Keeping tapes playable

One way to keep tapes playable is gentle use on well-maintained equipment.

Gentle use:

  • helps avoid changes in the magnetic signal known as print-through;
  • re-tensions—but does not over-tension— tapes;
  • gives early warning of physical and chemical deterioration; and
  • checks whether recordings and equipment are still working together.

Why don’t audio and video recordings last forever?

Recordings are short-lived because of:

  • damage from inherent media instabilities;
  • damage from various external conditions and events;
  • inadvertent erasure;
  • print-through effects, that is, changes in the magnetic signal, and wear that can render recorded signals unusable;
  • physical damage from careless handling or improperly adjusted equipment;
  • contaminants which can cause signal drop- outs;
  • inappropriate storage environments, which cause significant chemical damage through hydrolytic degradation of binder materials; and
  • equipment obsolescence because the usability of recordings on tape is dependent on complex technology.
 

Preserving audio and video recordings on tape

Preserving audio recordings and video recordings on tape in archival conditions is not yet fully understood—not as well understood as the archival preservation of paper.

Preserving recordings depends on:

  • making a long-lasting recording at the beginning;

  • looking after the magnetic signal;

  • looking after the binder layer and the carrier layer;

  • looking after the equipment used in recording and playing recordings during storage and use; and

  • careful and systematic management.

§ **Task requirements**: Could you go on with the text about keeping audio and video tapes playable, picking up after its last line?

[Collection entries]
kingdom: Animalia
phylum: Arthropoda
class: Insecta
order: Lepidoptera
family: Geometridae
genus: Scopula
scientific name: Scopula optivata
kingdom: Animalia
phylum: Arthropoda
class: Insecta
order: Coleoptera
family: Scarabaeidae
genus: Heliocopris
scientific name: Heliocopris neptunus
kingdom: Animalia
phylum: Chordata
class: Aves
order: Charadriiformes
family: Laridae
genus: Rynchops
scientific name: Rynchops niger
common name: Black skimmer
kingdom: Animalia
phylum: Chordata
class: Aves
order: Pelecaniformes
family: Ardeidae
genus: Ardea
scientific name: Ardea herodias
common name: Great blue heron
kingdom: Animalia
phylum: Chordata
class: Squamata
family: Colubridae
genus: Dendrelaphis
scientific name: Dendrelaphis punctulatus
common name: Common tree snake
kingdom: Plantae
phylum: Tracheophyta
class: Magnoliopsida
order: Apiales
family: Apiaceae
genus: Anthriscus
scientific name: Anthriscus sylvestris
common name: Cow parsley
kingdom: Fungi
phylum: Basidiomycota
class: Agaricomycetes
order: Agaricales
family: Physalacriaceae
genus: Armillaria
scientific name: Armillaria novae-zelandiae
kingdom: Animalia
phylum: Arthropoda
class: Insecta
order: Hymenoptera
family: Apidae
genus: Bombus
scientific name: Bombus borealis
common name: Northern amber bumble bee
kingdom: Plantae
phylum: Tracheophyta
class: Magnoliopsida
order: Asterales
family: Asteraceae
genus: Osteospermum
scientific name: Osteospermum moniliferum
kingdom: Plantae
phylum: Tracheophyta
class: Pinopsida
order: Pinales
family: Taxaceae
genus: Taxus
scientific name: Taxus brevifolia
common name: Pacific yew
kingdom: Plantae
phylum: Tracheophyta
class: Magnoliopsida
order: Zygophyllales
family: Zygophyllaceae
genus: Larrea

§ **Exercise response**:
Making recordings with preservation in mind

A good place to start preserving audio recordings and video recordings on tape is with the selection of long-lasting media before a recording is made.

When making recordings, use new tape, and use the highest quality recording media that you can afford. Major brand-name tapes from audio and VCR equipment manufacturers or magnetic products manufacturers are generally of a consistently good quality.

For important recordings, make two copies on tapes drawn from different manufacturing batches.

Comply fully with specifications established by the manufacturer on which the media will be recorded or played.

If you are in the north of Australia in summer or the south of Australia in winter, allow time—about one hour—for your video camera and video tapes to warm up or cool down before use. A rapid change from an air-conditioned room to tropical heat and humidity in the northern summer, or from a heated room to the cold and damp of a southern winter environment, can clog video heads and jam video cassettes.

Looking after the magnetic signal

Magnetic recordings on tape are made and destroyed by strong magnetic fields—such as the permanent magnets in headphones and loudspeakers. The situations and equipment to watch out for are:

  • high-voltage power lines;

  • lightning arresters in large buildings;

  • magnetic flashlights;

  • fridge magnets;

  • small headphones; and

  • speaker cabinets.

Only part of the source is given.